Jakarta – Film “Kraven The Hunter” yang menampilkan Russell Crowe sebagai Nikolai Kravinoff, mengisahkan hubungan ayah-anak yang sarat konflik. Nikolai, seorang ayah yang tegas, menginginkan anak-anaknya menjadi pria sejati dan tidak lemah. Ketika istrinya meninggal dunia karena bunuh diri, Nikolai dengan dingin menyebutnya lemah, dan alih-alih memberikan konseling kepada anak-anaknya, ia membawa mereka berburu di alam liar.
Keputusan Nikolai untuk membawa anak-anaknya berburu menjadi titik balik bagi Sergei (diperankan oleh Aaron Taylor-Johnson). Merasa tertekan dengan cara didikan ayahnya, Sergei memutuskan untuk meninggalkan keluarganya dan hidup menyendiri di Rusia. Di sana, ia mendapatkan kekuatan super dari seekor singa yang menyerangnya saat sesi berburu bersama ayahnya. Sergei kemudian menjalani misi pribadi untuk menangkap para penjahat yang menyakiti binatang liar.
Aleksei (Alessandro Nivola), seorang kriminal dengan kemampuan fisik sekuat badak, menjadi antagonis utama yang mengendus aksi Sergei. Namun, penggambaran karakter Aleksei dinilai kurang mendalam dan tidak berbeda jauh dari film-film aksi kelas B yang sudah ada sebelumnya.
Film ini, yang disutradarai oleh J. C. Chandor dan ditulis oleh Richard Wenk, Art Marcum, dan Matt Holloway, mendapat kritik tajam karena dialog yang terlalu sederhana dan plot yang terkesan datar. Sebagai film solo yang seharusnya memperkenalkan karakter Kraven, film ini gagal memberikan pengenalan yang kuat dan membingungkan penonton yang tidak familiar dengan cerita aslinya.
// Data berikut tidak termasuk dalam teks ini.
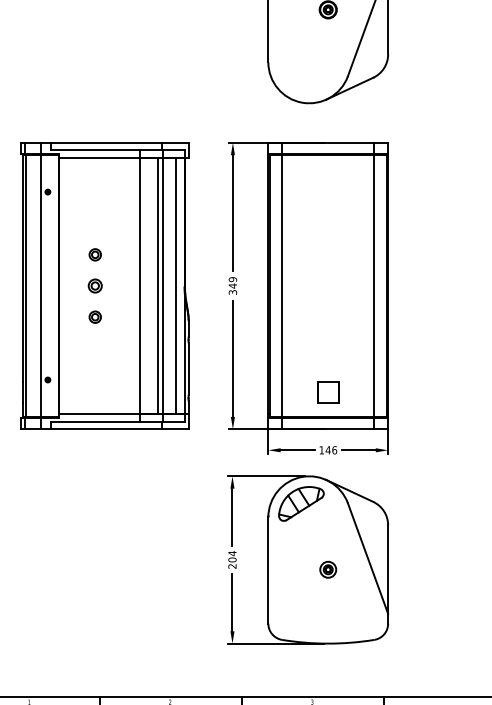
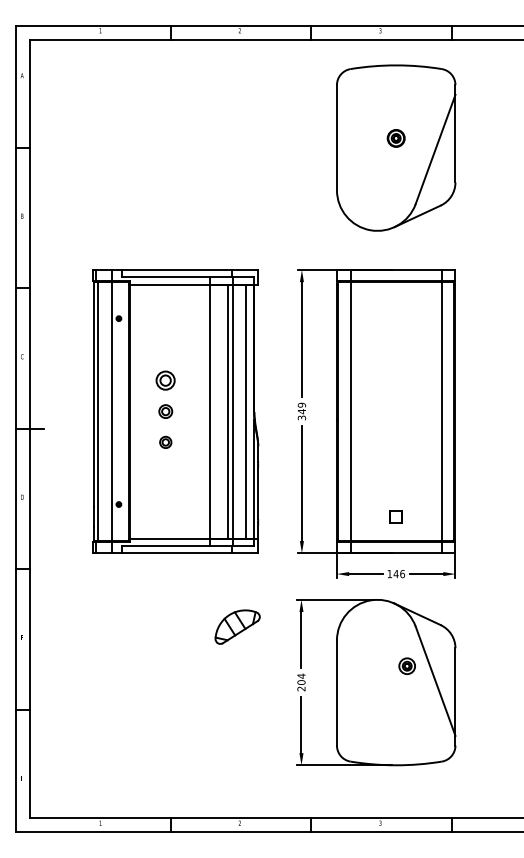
part: (94, 254) -> (165, 380), size x1.6
part: (327, 392) -> (395, 516), size x0.6
part: (301, 503) -> (237, 626), moved
part: (327, 569) -> (406, 665), moved

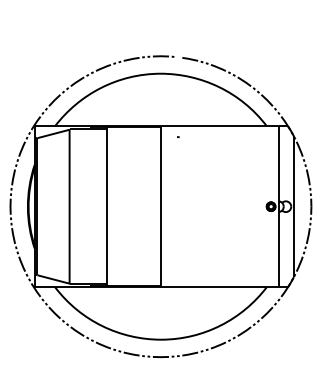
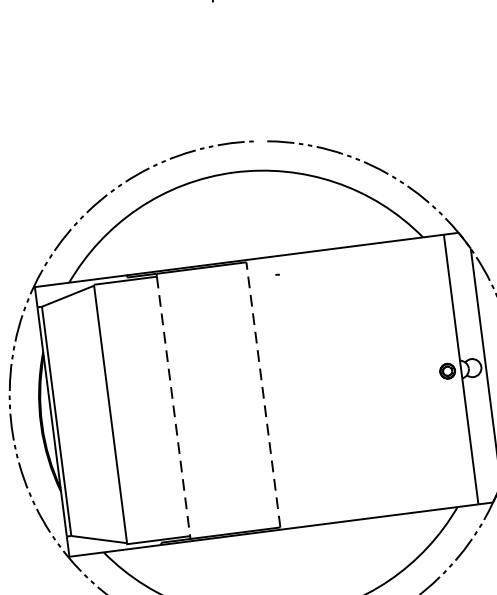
line: (107, 206) -> (173, 405), solid -> dashed
line: (160, 206) -> (262, 394), solid -> dashed

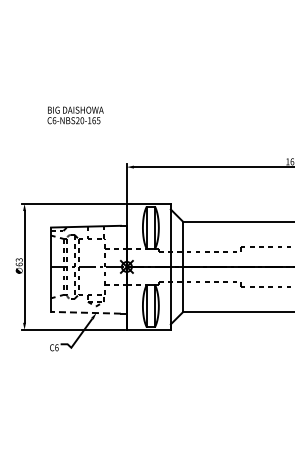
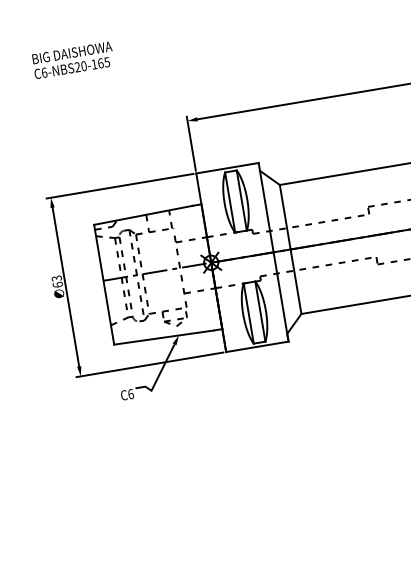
text: (75, 115) -> (73, 60), moved
line: (86, 312) -> (164, 337), dashed -> solid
Karakter lain seperti Foreigner (Christopher Abbott) dan Calypso (Ariana DeBose) juga tidak mendapatkan pengembangan yang memadai. Foreigner muncul tanpa penjelasan yang jelas, sementara Calypso, yang seharusnya menjadi partner Sergei, tetap menjadi sosok misterius dengan latar belakang yang tidak dijelaskan secara rinci.
Salah satu kelemahan utama dari “Kraven The Hunter” adalah penggunaan CGI yang kurang mulus dan pertarungan klimaks yang tidak memberikan kesan mendalam. Meskipun ada usaha untuk menyajikan adegan aksi yang seru, seperti pengejaran di London, hasil akhirnya tetap tidak memuaskan.
Film ini juga dikritik karena tidak memanfaatkan rating dewasa yang dimilikinya. Berbeda dengan film-film seperti “Deadpool” atau “The Suicide Squad” yang memanfaatkan rating dewasa untuk menghadirkan adegan brutal dan dialog yang tajam, “Kraven The Hunter” terasa seperti film remaja dengan sedikit elemen kekerasan.
Dengan akting yang tidak meninggalkan kesan mendalam, dialog yang terdengar kaku, dan cerita yang tidak memorable, “Kraven The Hunter” menjadi film superhero yang mengecewakan.